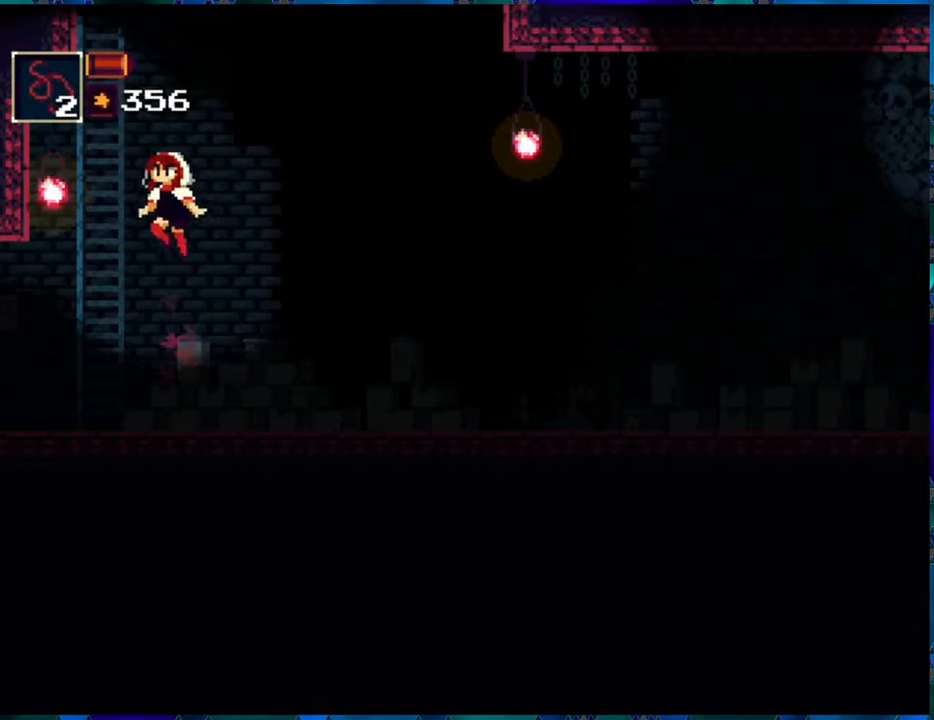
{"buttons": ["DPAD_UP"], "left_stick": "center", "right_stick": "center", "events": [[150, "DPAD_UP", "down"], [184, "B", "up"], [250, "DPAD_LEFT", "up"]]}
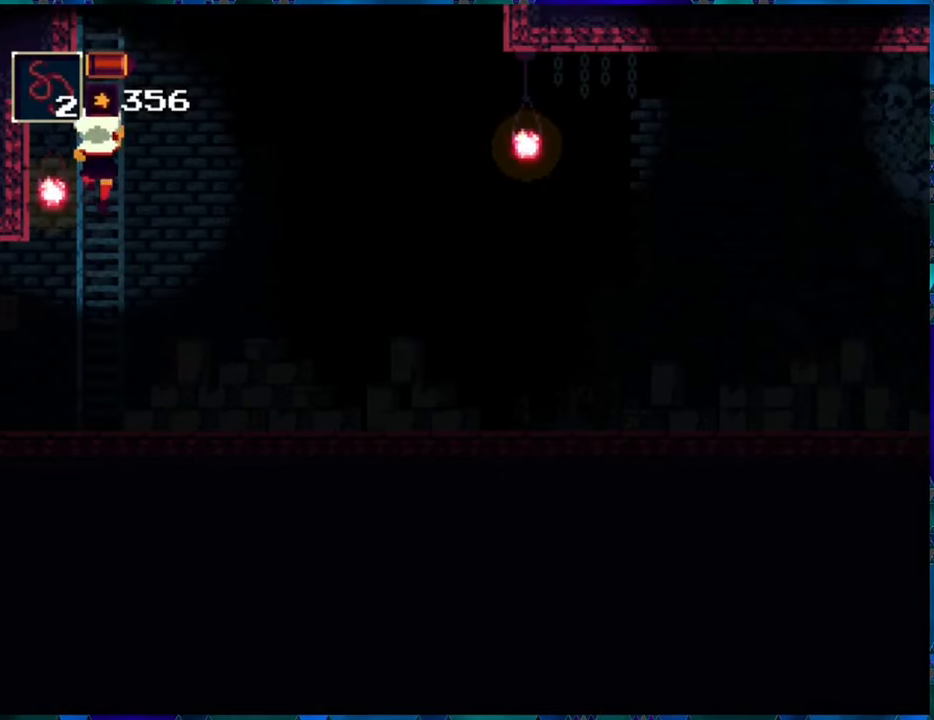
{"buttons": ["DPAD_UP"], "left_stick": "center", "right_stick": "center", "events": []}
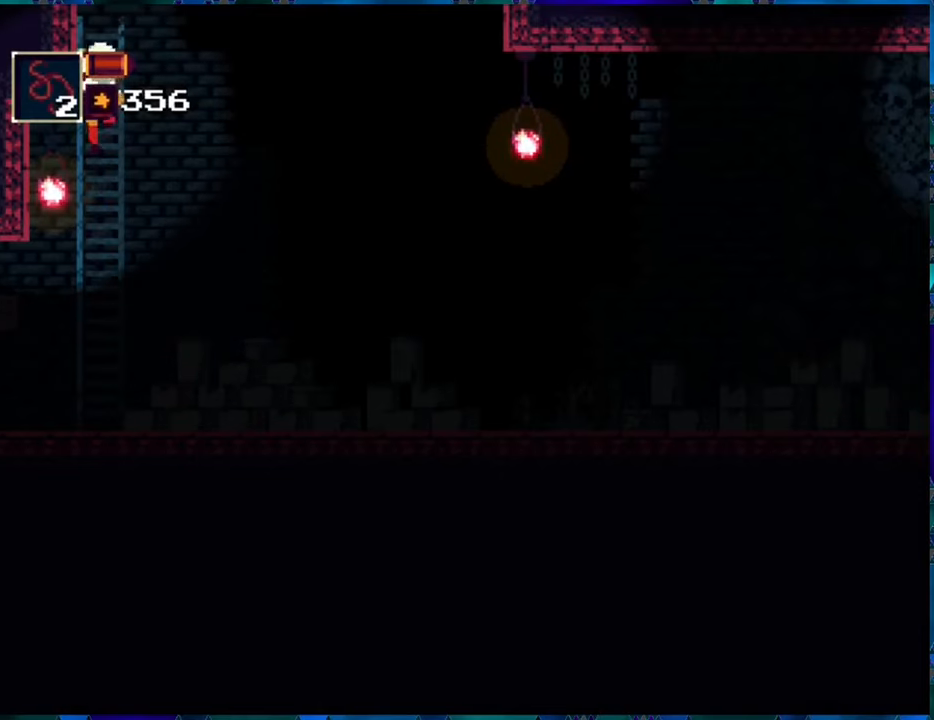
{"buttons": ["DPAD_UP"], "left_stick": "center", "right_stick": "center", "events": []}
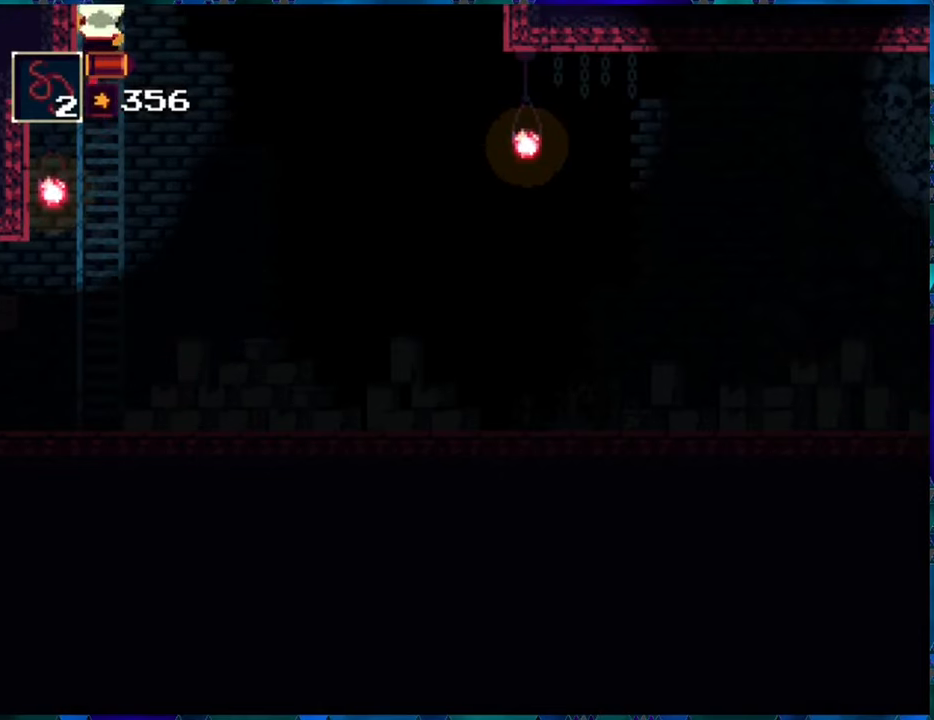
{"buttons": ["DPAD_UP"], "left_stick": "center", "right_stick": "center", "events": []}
________________
(Assignment) The expected answer is the full listing above, transcribed exactly and without pictures.

(Exercise solution)
{"buttons": ["DPAD_UP"], "left_stick": "center", "right_stick": "center", "events": [[150, "DPAD_UP", "down"], [184, "B", "up"], [250, "DPAD_LEFT", "up"]]}
{"buttons": ["DPAD_UP"], "left_stick": "center", "right_stick": "center", "events": []}
{"buttons": ["DPAD_UP"], "left_stick": "center", "right_stick": "center", "events": []}
{"buttons": ["DPAD_UP"], "left_stick": "center", "right_stick": "center", "events": []}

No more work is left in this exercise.